-- Start of TEXT SEGMENT --
British banker pleads not guilty to Hong Kong murders

Lawyer defending Rurik Jutting says case based on argument of ‘personality disorder’

A file picture dated  November 24th, 2014 shows former British banker Rurik George Caton Jutting leaving the Eastern Magistrates Court in a prison van, at Sai Wan Ho, Hong Kong, China. Photograph: Jerome Favre/EPA
A file picture dated November 24th, 2014 shows former British banker Rurik George Caton Jutting leaving the Eastern Magistrates Court in a prison van, at Sai Wan Ho, Hong Kong, China. Photograph: Jerome Favre/EPA

A Cambridge-educated British banker has pleaded not guilty to the murder of two young Indonesian women found dead at his luxury Hong Kong home almost two years ago, blaming a "personality disorder" for the killings.

Rurik Jutting (31), was arrested in the early hours of November 1st, 2014, after he called police to his 31st floor flat in Wanchai, a seedy bar district not far from the former colony's financial centre.

Inside, officers found the bodies of two migrant workers who had frequented the area's bars, 23-year-old Sumarti Ningsih and 29-year-old Seneng Mujiasih, who was also known as Jesse Lorena.
-- End of TEXT SEGMENT --
-- Start of RECORD LIST --
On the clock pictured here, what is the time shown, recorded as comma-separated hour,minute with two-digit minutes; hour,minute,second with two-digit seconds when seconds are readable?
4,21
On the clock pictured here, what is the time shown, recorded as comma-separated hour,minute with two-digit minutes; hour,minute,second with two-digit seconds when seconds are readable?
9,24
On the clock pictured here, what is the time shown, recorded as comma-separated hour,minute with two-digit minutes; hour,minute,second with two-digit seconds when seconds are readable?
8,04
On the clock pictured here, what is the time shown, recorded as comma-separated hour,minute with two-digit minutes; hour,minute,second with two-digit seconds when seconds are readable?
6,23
-- End of RECORD LIST --
-- Start of RECORD LIST --
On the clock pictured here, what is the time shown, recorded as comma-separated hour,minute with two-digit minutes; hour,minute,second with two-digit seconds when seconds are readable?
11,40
-- End of RECORD LIST --
LIST OF TASKS —
**a)** Which people does the article on the Hong Kong murders name? List each one.
**b)** Could you duplicate the passage of the article on the Hong Kong murders that begins at the words "Rurik Jutting (31), was" and stops after "colony's financial centre."?
**c)** Can you write the next part of the article on the Hong Kong murders, picking up right after its final sentence?

RESULTS OF THE EXERCISE —
**a)**
- Rurik George Caton Jutting (also called Rurik Jutting)
- Jerome Favre
- Sumarti Ningsih
- Seneng Mujiasih (also known as Jesse Lorena)

**b)**
Rurik Jutting (31), was arrested in the early hours of November 1st, 2014, after he called police to his 31st floor flat in Wanchai, a seedy bar district not far from the former colony's financial centre.

**c)**
A migrant workers alliance group holds placards to protest the killings of two Indonesian women in 2014 outside the High Court in Hong Kong, Monday, October 24th, 2016. Photograph:  Vincent Yu/AP
A migrant workers alliance group holds placards to protest the killings of two Indonesian women in 2014 outside the High Court in Hong Kong, Monday, October 24th, 2016. Photograph: Vincent Yu/AP

Ningsih, a mother-of-one, had sustained severe knife wounds to her neck and buttocks while the decomposing body of Mujiasih, thought to have been killed several days earlier, had been stuffed into a suitcase placed on the apartment’s balcony.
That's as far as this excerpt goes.